— Task directions —
Range to reproduce from the entries below: the line with "ring mcp: (555, 477)", the line with "pinky tip: (540, 582)", and every line in between. Give them exactly and give nothing else.

(Human pose keypoint data)
Start of Block

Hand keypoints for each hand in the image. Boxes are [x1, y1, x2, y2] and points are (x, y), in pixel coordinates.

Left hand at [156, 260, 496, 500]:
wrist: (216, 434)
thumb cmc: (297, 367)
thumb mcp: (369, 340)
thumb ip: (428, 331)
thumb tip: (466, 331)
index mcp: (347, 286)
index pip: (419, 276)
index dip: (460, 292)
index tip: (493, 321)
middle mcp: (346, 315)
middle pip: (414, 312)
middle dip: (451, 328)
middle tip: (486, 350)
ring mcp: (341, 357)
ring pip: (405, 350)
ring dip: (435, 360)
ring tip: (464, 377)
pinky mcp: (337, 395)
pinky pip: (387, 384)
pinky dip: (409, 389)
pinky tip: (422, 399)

End of Block
Start of Block

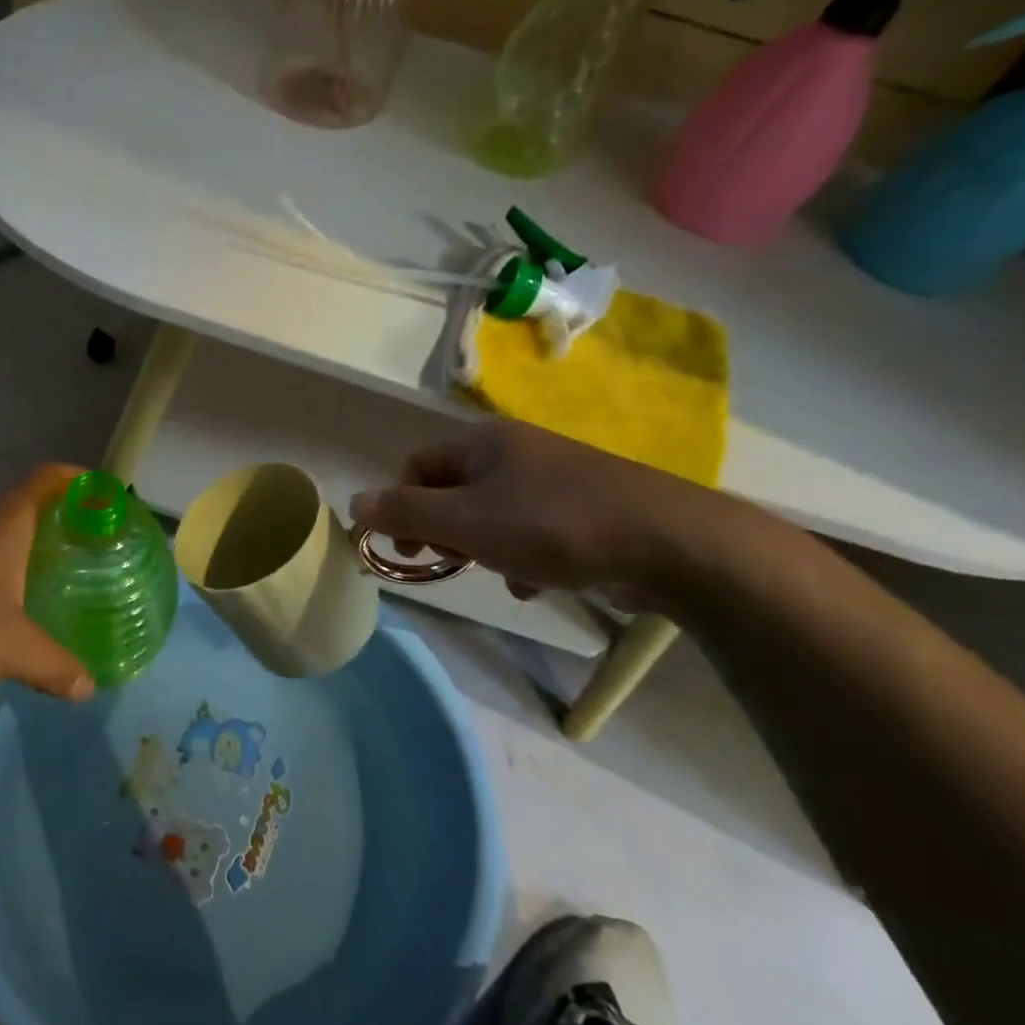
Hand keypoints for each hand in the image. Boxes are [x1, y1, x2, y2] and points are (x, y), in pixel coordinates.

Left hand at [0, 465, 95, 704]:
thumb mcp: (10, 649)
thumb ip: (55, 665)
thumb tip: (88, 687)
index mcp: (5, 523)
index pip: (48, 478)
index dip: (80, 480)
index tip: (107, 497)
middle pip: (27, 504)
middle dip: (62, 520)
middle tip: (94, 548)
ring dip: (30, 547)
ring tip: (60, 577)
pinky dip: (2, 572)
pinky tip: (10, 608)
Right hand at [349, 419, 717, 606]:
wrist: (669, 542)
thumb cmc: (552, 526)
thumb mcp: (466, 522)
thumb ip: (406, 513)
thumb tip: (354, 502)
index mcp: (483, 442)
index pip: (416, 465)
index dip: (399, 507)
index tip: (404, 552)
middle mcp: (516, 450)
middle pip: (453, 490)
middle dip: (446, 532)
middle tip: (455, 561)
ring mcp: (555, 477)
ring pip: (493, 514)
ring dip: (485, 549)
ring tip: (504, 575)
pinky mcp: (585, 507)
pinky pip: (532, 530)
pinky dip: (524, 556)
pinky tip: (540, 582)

End of Block

— The completed task —
ring mcp: (555, 477)
ring pip: (493, 514)
ring dip: (485, 549)
ring tip: (504, 575)
pinky mcp: (585, 507)
pinky pip: (532, 530)
pinky dip: (524, 556)
pinky tip: (540, 582)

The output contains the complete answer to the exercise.